Moody’s: GASB Pension Guidance Could Lead to Higher Contributions

CHICAGO — Newly proposed pension fund accounting and reporting guidance from the Governmental Accounting Standards Board could pressure some governmental units to boost their contribution levels, Moody’s Investors Service concluded in a new report.

GASB last month issued its Preliminary Views aimed at improving accounting and financial reporting standards for pension benefits. The proposals come as many states are dealing with faltering revenue and reduced public pension fund assets due to the market downturn.

If adopted as proposed, a governmental unit would be required to recognize the unfunded portion of its pension obligation in financial statements and to use a lower discount rate to calculate the portion of the pension obligation of unfunded plans. Governmental units would also be required to more quickly recognize expenses caused by plan amendments and some actuarial gains and losses.

While the rules are likely to increase the size of liabilities and expenses for reporting purposes, they do not alter how entities calculate funding requirements. That means governments would not be required to increase the the level of annual required contributions, Moody’s wrote in its review of the proposed changes released yesterday.

However, Moody’s believes that some governmental units might feel political pressure to act because the pending revisions will more closely align public pensions’ reported expense and obligations with economic reality.

“With new insight into the true cost and funded positions of state and local pension plans, elected officials might choose to increase employer or employee contributions to boost funding levels,” Moody’s wrote. “At the same time, it will improve transparency and comparability.”

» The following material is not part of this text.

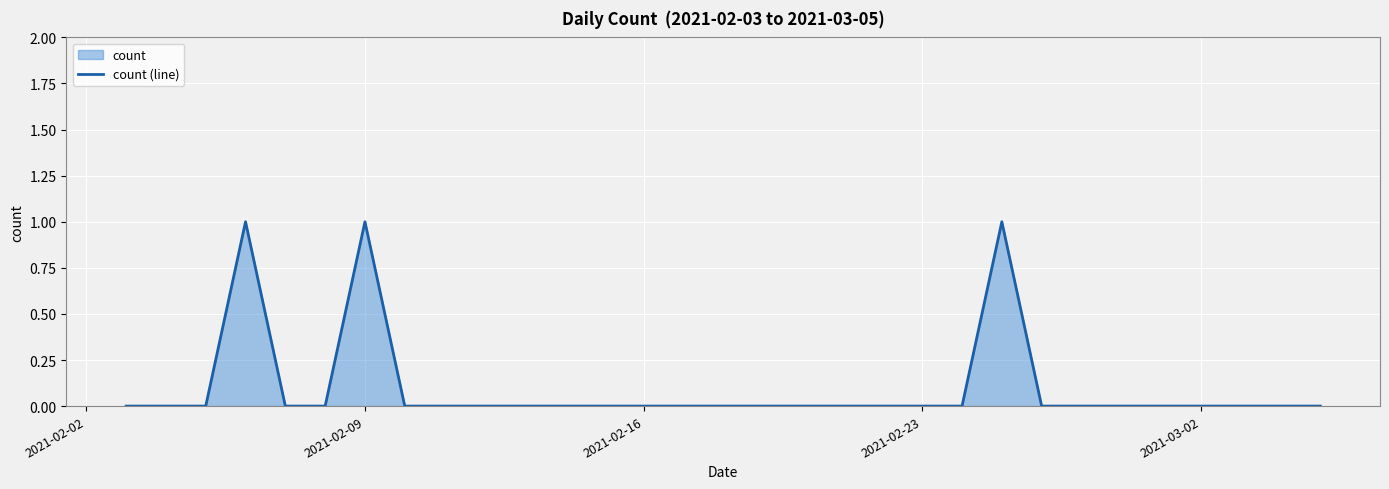

Is it true that the value at 2021-02-23 is 1?

False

Any increased pension funding pressure from GASB’s rule revisions will be felt across the board, according to Moody’s, which said the biggest impact would be for governments out of line with the GASB proposal.

Under existing GASB standards, neither the total pension obligation nor the unfunded portion is reported as a liability in a government’s financial statements. Instead, a liability is reported if a government contributes less than the ARC as calculated by actuaries based on GASB standards.

The proposed changes state that as the government is primarily responsible for the unfunded portion of the obligation, it should be recognized in the financial statements.

The revisions proposed on the use of discount rates in calculating the unfunded portion of a plan are expected to lower the average discount rate currently used to present value plan obligations.

A reasonable long-term expected rate of return on the plan’s investments would continue to be the basis for discounting projected benefit payments to their present value, but only to the extent that the current and expected future plan net assets are sufficient to cover future benefit payments.

Benefit payments anticipated beyond the point when expected plan assets are projected to be exhausted would be discounted to their present values using a high-quality municipal bond index rate. Moody’s estimated that a 100 basis point decrease in the discount rate would generally result in an 8% to 12% increase in the plan’s underfunding for reporting purposes.

GASB has made clear that its proposals only affect accounting and financial reporting. The changes are pending as states continue to suffer the effects of the decline in public pension fund assets from the market downturn of 2008, forcing some to reconsider benefit levels or shift spending at the expense of core services, Standard & Poor’s warned in a recent report.

Pension funding is receiving heightened attention now as some states struggle with the need to increase their contributions due to the drop in their retirement funds’ asset ratios. The challenge comes as they  struggle with a lackluster recovery in many key revenue sources and the end of federal stimulus aid.